Sunday—and some history
Informal national curfew

The seriousness of the COVID-19 outbreak currently spreading across the country is visible in terms of people’s awareness of the disease. The coronavirus seems to be all everyone talks about lately. But the problem with the oubreak also lies in people’s awareness or rather the lack of it: nobody cares for social distancing and nobody cares for hygiene in public.

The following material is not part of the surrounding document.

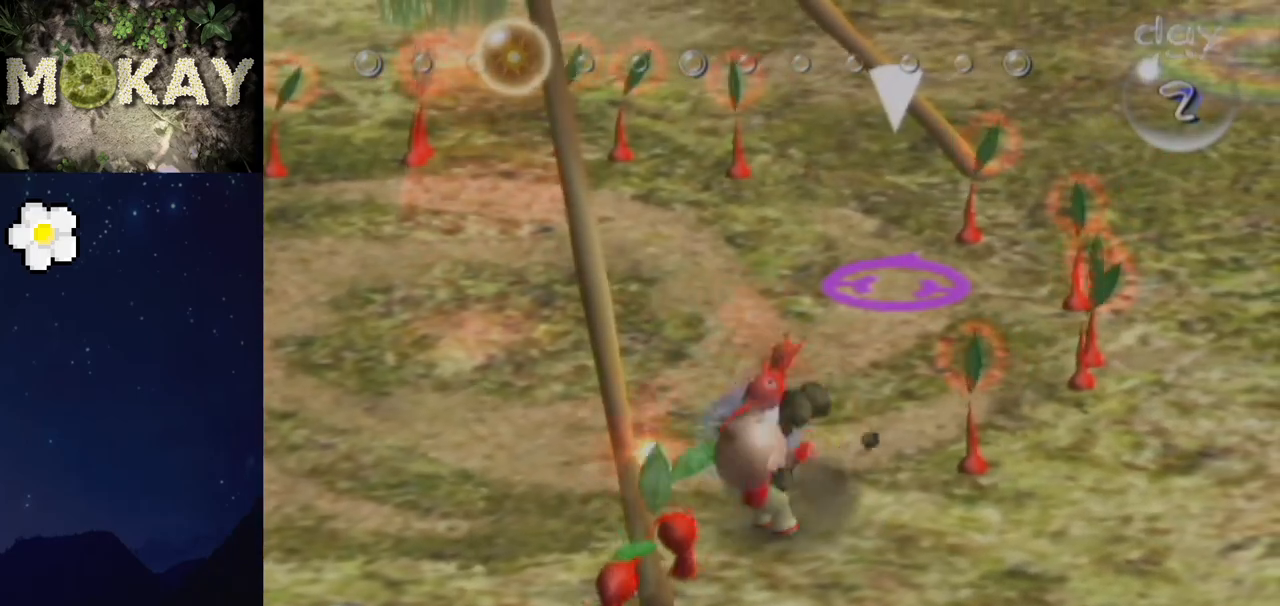
{"dt_ms": 500, "buttons": [], "left_stick": "up", "right_stick": "center", "events": [[100, "A", "up"], [200, "A", "down"], [267, "A", "up"], [367, "A", "down"], [467, "A", "up"]]}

The Prime Minister, Mr Narendra Modi, gave a rather dramatic call for a janta curfew, a self-imposed curfew lasting all through the day. He also encouraged people to come out on their balconies at 5 pm and clap in appreciation of essential service workers helping society to make it through this outbreak. While some were responsible, most people promptly gathered in masses maintaining barely a couple of feet between one another and clapped and made conversation for at least half-an-hour.

I suspect this janata curfew is a precursor to a legal curfew. In some ways it is a clever move, in others it seems like a characteristically diabolical method to make people do the government’s bidding by making them feel like it was their own idea all along. But from a purely scientific standpoint I support its positive effects.

At 9 pm, when the self-imposed curfew ended, about 90 districts were locked down—including the one I live in—for the remainder of the month. These were the only districts where COVID-19 cases have been reported although I, like many others, suspect the true number of cases in India far exceeds the reported number which comes only from tests doctors across the country have chosen to perform.